But she was also a protector of sailors and ships! (because she sailed with Saint Ursula and survived the attack). That last patronage was struck of her record in the 19th century. When the Catholic Church 'cleaned up' the list of saint's and miracles.  But when Cunera was born in 1680, the family Olshoorn was in trade like many wealthy merchants families in the Dutch Republic. Cunera was still believed to keep sailors and ships safe in story seas. And the Olshoorn family were catholic, so that could very well be the reason for Cunera's unusual first name. Perhaps her parents hoped that the Saintly namesake would protect the families shipping interest a bit more than usual? Who knows. 
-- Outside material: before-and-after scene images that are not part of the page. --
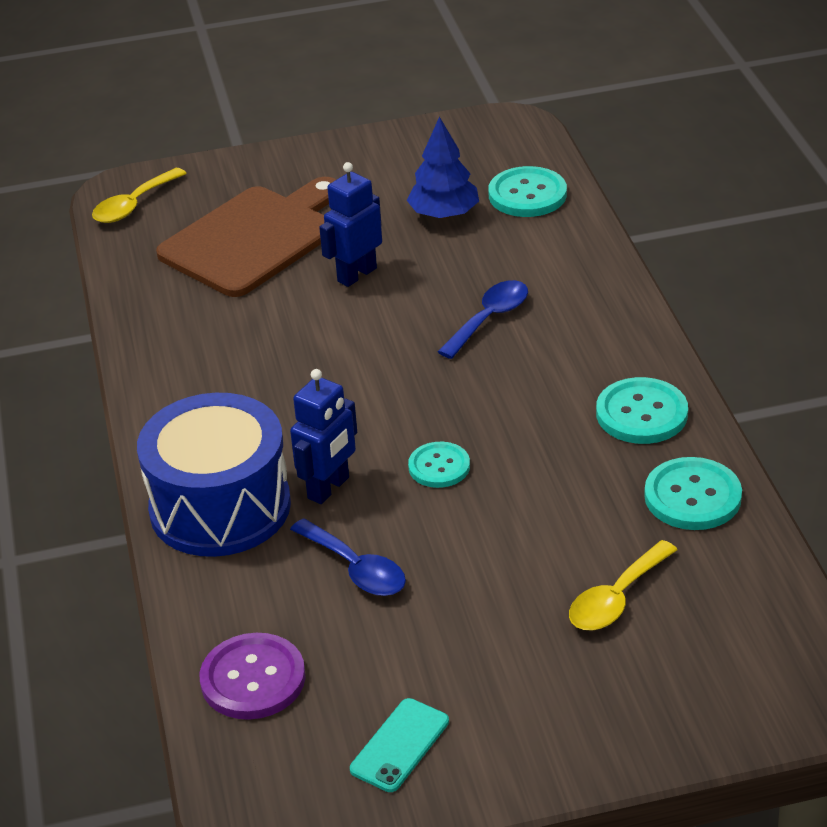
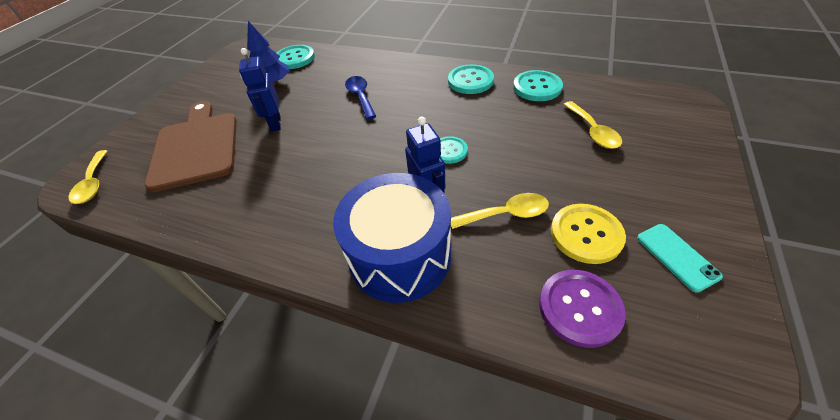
camera: 55 degrees left, 10 degrees up
blue spoon [290,518,406,596] -> yellow spoon [451,193,549,229]
none -> yellow button [551,204,626,264]

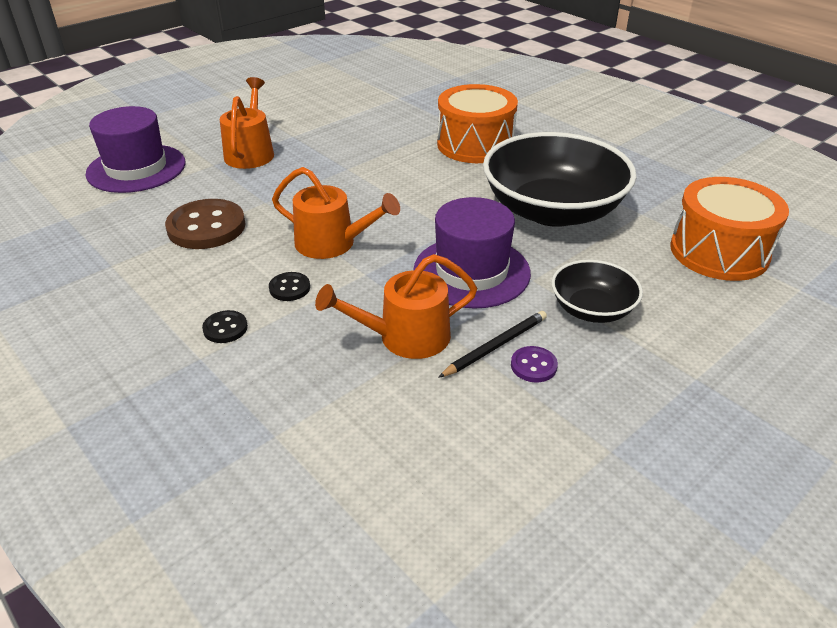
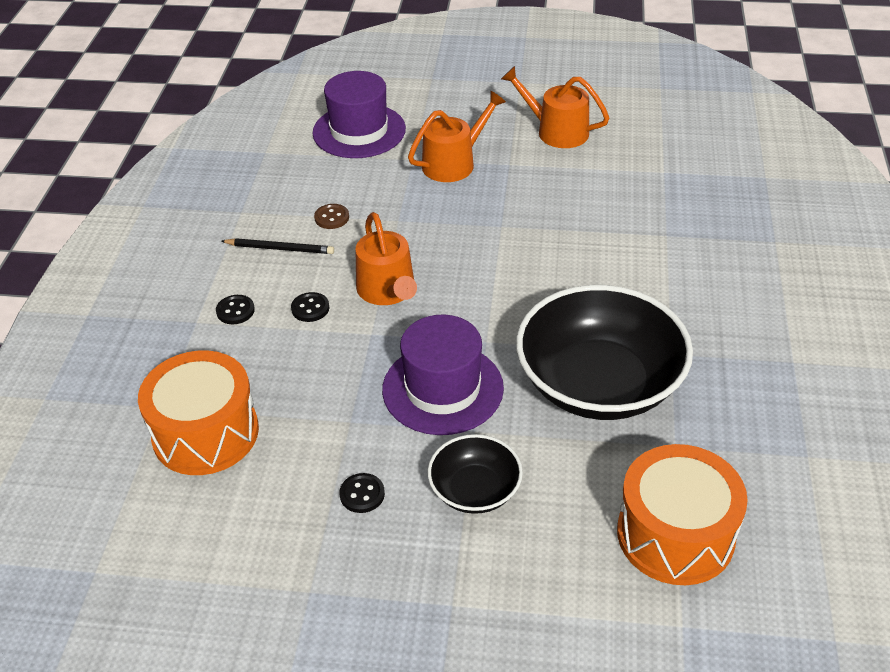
camera: 50 degrees right, 5 degrees up
brown button [165,199,246,249] -> brown button [314,204,349,229], size x0.48
orange watering can [315,254,477,359] -> orange watering can moved to [501,66,609,148]
orange drum [437,84,518,163] -> orange drum moved to [138,351,259,475]
black pencil [438,311,547,378] -> black pencil moved to [221,238,334,254]
purple button [511,346,558,382] -> black button [339,473,385,513]

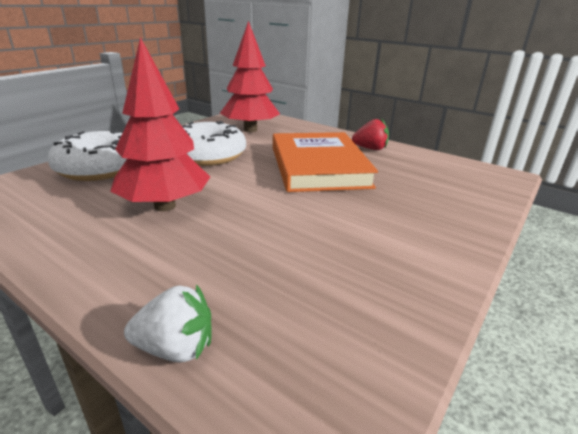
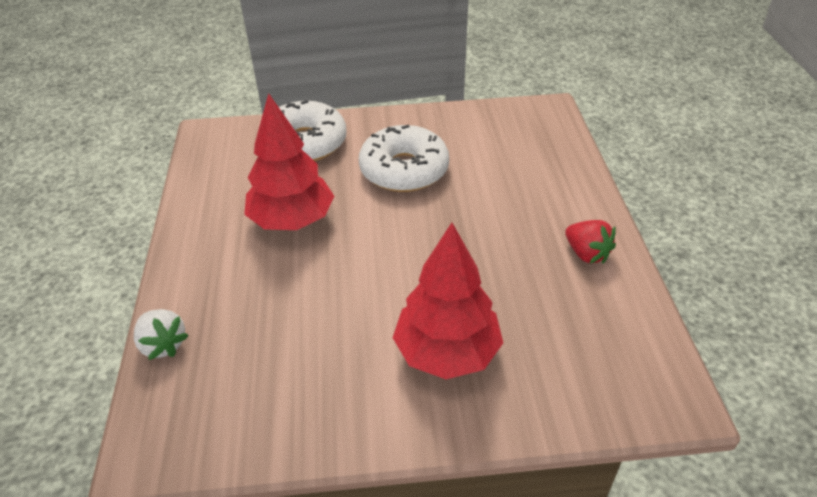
camera: 50 degrees right, 15 degrees up
red tree [220,21,280,132] -> red tree moved to [393,223,503,379]
orange book [273,132,378,192] -> none

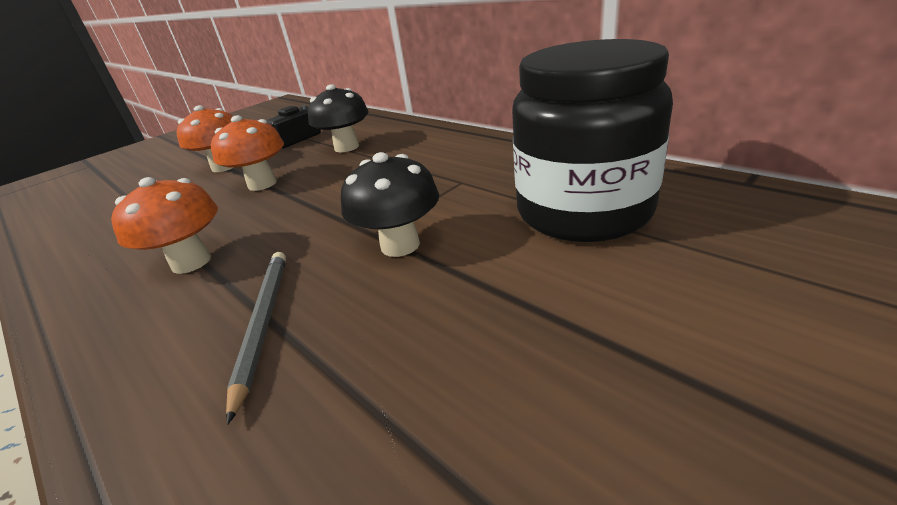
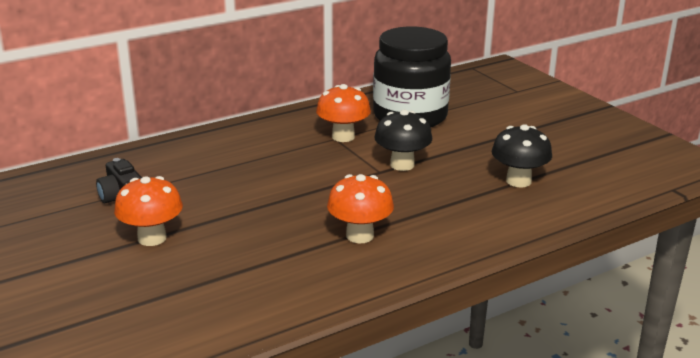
camera: 80 degrees left, 5 degrees down
orange mushroom [211,115,284,191] -> orange mushroom moved to [316,84,371,142]
grey pencil [226,252,286,425] -> none
black mushroom [308,84,369,152] -> black mushroom moved to [492,124,552,188]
Whatever the story behind her first name may be, I love the excuisite miniature portrait Diane Meyboom has made after the original.

What was her life like? There is not much information available accept the dates of birth, marriage, birthing and death. We do know that she married a Van Ryckevorsel, another wealthy merchant family in Rotterdam. Cunera died at (only) 42 while giving birth to a baby girl. The baby was then named Cunera after her mother. 


The Rotterdam Museum also has a portrait of Cunera's daughter and namesake, together with her husband and 10 year old son. This portrait you can see in the picture above.  Somewhere in the future I will ask Diane to paint a miniature of that family portrait as well. But I will have to save up for that first. 

Well, that is it for now. I wish you all a happy and healthy 2022!! May it be a good year for all of you!